Later, the software engineer lowered the sampling rate, increased the acquisition time, and solved the problem.

10, the 10th hole of the op amp - the forgotten power consumption

I have done a board and the power consumption is very strict. Therefore, after the design is completed, I draw a power tree and calculate the power consumption of each device. There is no super, then the board is commissioned, debugged, powered on, and the power consumption exceeds the standard. .

After a check, it was found that there was a problem in the calculation of the op amp power consumption.
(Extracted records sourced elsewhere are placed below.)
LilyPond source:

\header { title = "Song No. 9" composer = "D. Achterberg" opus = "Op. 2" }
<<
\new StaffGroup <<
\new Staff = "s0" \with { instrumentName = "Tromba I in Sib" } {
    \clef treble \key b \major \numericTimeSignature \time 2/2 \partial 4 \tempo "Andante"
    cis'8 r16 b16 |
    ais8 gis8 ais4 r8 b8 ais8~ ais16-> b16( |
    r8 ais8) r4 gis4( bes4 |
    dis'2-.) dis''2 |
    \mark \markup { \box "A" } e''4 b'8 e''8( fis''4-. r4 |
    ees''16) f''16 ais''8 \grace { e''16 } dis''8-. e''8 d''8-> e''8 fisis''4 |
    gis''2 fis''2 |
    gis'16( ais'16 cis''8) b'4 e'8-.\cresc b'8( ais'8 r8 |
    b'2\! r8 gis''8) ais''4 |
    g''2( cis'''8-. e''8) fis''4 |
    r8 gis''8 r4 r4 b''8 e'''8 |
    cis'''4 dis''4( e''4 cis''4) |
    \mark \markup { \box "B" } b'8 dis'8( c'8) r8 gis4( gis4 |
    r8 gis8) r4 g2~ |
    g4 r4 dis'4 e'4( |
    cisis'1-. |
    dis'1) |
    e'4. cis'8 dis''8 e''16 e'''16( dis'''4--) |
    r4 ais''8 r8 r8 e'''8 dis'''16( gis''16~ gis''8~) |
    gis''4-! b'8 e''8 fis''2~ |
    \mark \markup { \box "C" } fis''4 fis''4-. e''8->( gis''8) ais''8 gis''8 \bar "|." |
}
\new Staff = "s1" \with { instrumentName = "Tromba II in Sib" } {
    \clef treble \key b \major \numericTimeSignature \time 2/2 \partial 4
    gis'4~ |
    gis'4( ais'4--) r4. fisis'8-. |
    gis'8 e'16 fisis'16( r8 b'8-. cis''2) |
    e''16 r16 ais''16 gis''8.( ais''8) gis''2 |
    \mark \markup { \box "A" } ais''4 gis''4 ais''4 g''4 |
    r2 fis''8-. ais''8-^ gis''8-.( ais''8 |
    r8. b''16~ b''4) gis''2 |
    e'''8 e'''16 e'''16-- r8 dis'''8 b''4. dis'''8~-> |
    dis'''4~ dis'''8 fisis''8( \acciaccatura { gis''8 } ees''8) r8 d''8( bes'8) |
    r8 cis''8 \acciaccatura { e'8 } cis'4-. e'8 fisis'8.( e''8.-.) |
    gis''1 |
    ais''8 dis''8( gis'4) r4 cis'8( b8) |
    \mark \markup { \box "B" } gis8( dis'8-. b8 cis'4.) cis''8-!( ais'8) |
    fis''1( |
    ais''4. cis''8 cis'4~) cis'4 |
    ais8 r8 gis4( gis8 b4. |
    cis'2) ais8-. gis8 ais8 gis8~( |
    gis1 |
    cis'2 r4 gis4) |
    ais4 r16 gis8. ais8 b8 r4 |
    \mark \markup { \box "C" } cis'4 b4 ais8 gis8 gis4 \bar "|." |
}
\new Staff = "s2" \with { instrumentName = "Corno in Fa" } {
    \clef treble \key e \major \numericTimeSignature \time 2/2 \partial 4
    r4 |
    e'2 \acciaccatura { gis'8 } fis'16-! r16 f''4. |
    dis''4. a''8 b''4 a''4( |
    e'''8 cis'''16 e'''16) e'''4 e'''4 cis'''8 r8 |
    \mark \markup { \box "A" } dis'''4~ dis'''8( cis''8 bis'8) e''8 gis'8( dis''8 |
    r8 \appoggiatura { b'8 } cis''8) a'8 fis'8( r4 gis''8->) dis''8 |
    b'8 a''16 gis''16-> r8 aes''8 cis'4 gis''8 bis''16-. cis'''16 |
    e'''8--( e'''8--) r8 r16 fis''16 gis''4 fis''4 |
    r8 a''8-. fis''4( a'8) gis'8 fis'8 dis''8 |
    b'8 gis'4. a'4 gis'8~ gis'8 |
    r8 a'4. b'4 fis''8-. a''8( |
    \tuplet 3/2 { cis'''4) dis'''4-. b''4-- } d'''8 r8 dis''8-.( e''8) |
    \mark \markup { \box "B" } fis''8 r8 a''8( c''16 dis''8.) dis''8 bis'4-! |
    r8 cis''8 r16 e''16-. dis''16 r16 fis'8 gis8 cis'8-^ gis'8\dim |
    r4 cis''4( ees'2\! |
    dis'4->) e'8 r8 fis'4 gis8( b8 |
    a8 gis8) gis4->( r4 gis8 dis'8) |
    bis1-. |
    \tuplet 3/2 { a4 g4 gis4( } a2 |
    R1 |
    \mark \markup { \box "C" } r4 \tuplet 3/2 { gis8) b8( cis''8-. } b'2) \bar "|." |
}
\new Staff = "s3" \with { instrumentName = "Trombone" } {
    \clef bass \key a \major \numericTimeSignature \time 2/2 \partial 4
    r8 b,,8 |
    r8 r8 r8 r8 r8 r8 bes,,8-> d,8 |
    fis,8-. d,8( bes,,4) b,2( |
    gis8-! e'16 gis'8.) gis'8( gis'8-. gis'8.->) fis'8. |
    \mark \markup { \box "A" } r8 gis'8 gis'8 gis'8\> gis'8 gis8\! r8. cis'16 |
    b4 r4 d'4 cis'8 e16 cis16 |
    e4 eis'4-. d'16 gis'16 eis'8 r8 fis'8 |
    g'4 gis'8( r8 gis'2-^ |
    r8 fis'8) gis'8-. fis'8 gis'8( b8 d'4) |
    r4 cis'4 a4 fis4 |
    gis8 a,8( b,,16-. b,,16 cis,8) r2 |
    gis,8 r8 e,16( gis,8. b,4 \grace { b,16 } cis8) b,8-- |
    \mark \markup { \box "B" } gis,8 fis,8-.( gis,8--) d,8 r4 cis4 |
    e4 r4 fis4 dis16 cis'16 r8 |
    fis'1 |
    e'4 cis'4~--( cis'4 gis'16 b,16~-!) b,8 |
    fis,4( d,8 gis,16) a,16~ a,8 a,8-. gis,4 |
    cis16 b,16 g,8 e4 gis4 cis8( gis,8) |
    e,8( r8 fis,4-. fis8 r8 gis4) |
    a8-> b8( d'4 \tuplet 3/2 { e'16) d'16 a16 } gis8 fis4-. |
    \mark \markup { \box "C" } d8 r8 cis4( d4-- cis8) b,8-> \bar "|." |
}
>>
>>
Five of the op amp circuits used in the figure below.

Because it is a DC drive, in the calculation, only the static power consumption of the op amp itself is considered, PD=15V x 4.2mA =63mW. According to the maximum static power consumption, the power consumption margin is more than enough.

In fact, an important power consumption point is neglected: the voltage difference between the op amp supply voltage of 15V and the output voltage (1V-4.5V) is all consumed in the op amp. According to the maximum differential voltage, one circuit consumes 140mW. This kind of dissipated power has never been considered before, so all of them are selectively ignored. When the demand for power consumption is tight, the problem is exposed.

 

Later, when the version was changed, the low voltage was selected to supply power to the op amp, which reduced the dissipated power consumption and met the requirements of the index.